Collected material:
+++
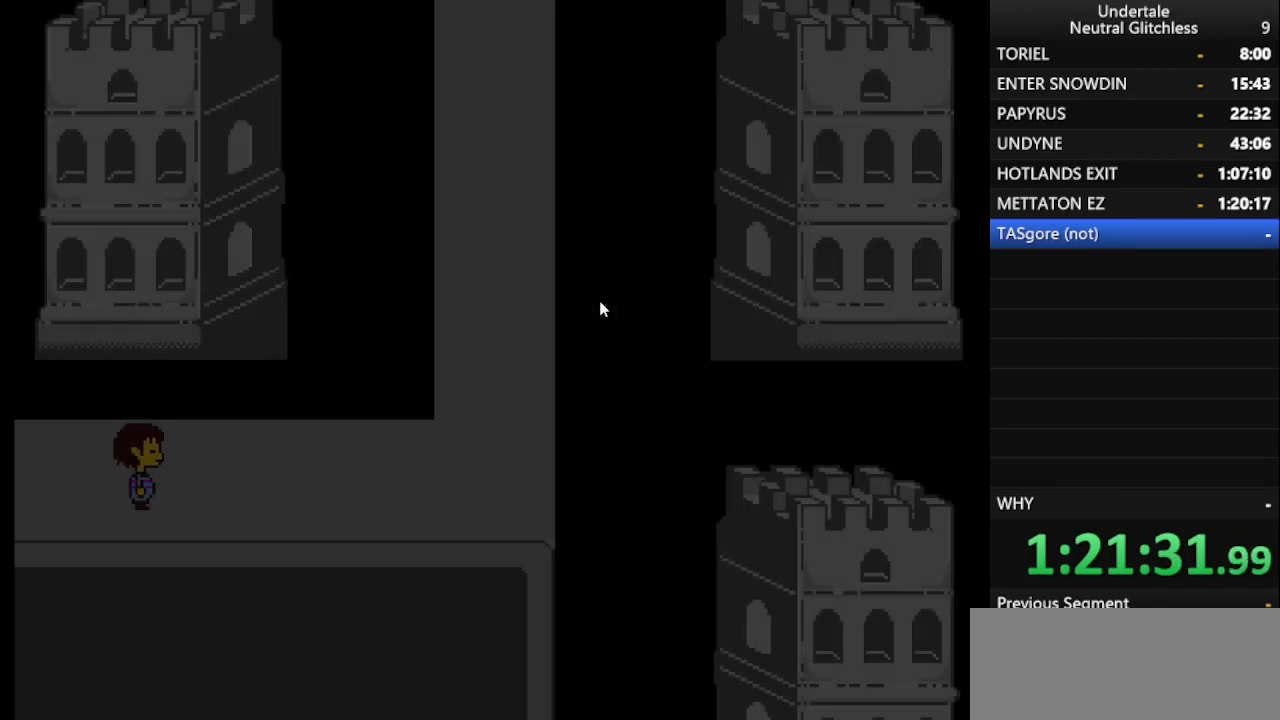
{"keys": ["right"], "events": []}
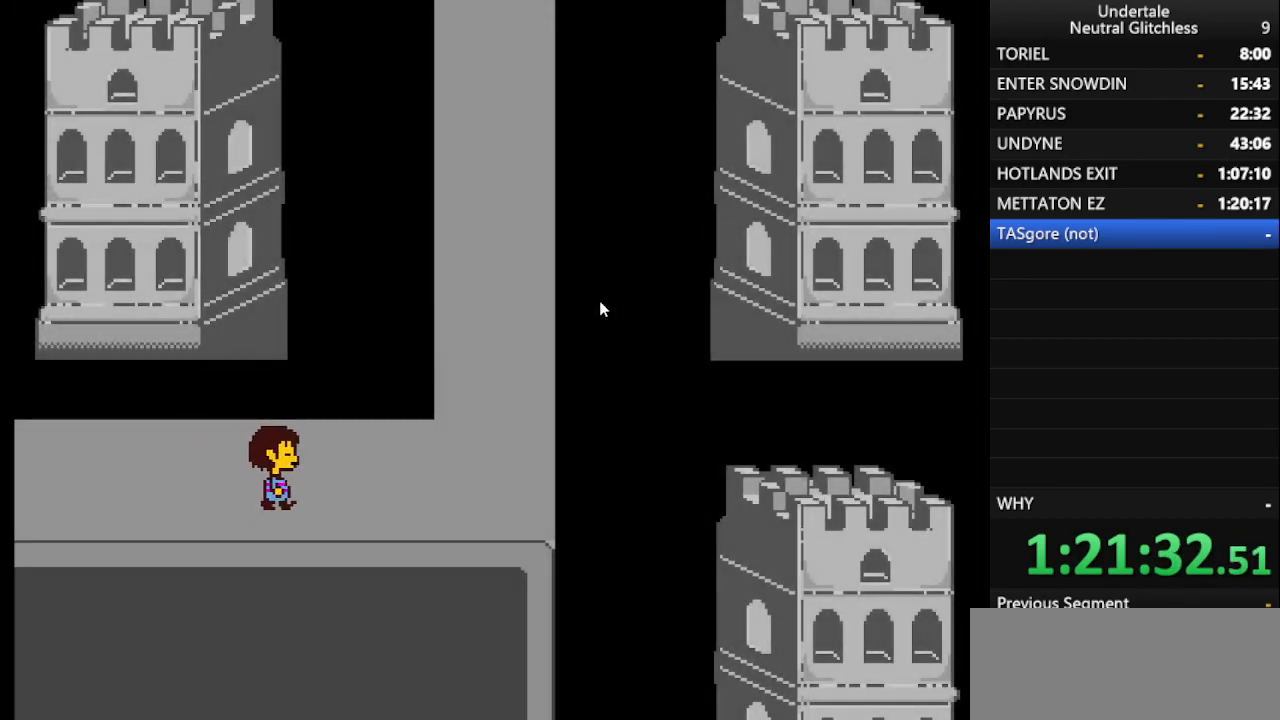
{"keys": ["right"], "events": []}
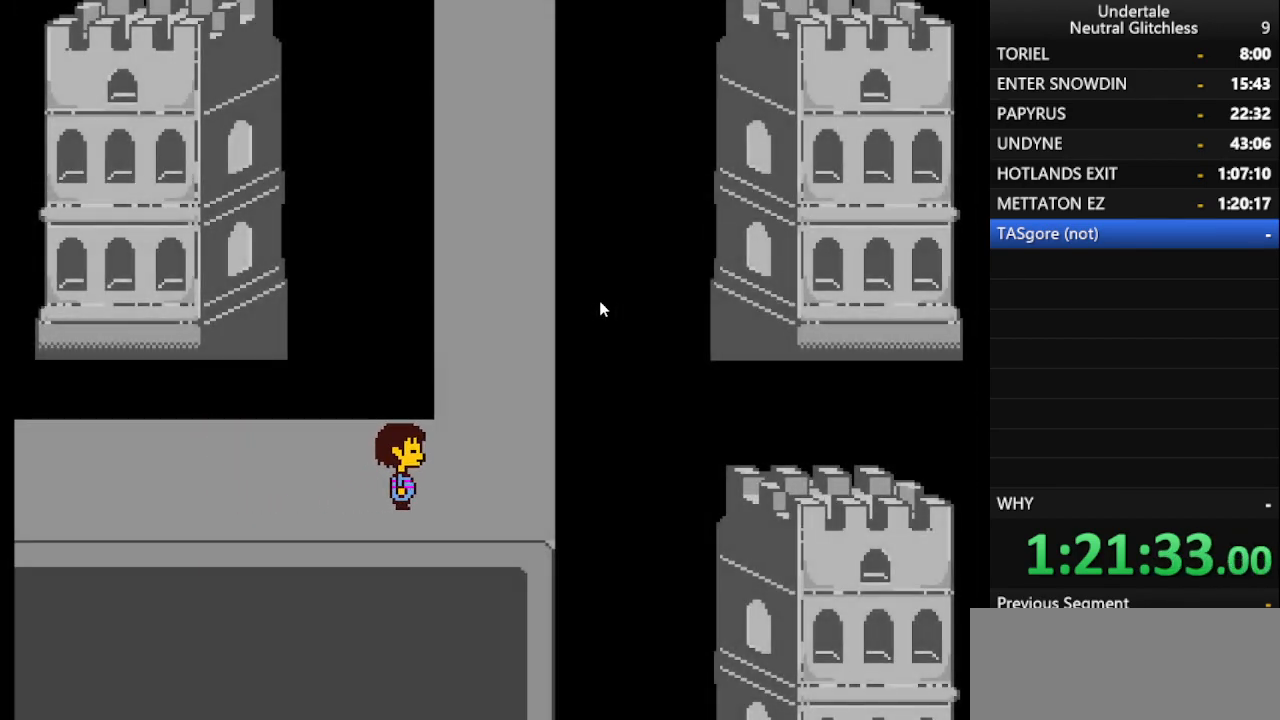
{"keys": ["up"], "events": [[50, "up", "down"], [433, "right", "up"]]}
+++
Assignment: Every line above must appear in the answer unchanged, and no picture may appear in it.

Reply to the task:
{"keys": ["right"], "events": []}
{"keys": ["right"], "events": []}
{"keys": ["up"], "events": [[50, "up", "down"], [433, "right", "up"]]}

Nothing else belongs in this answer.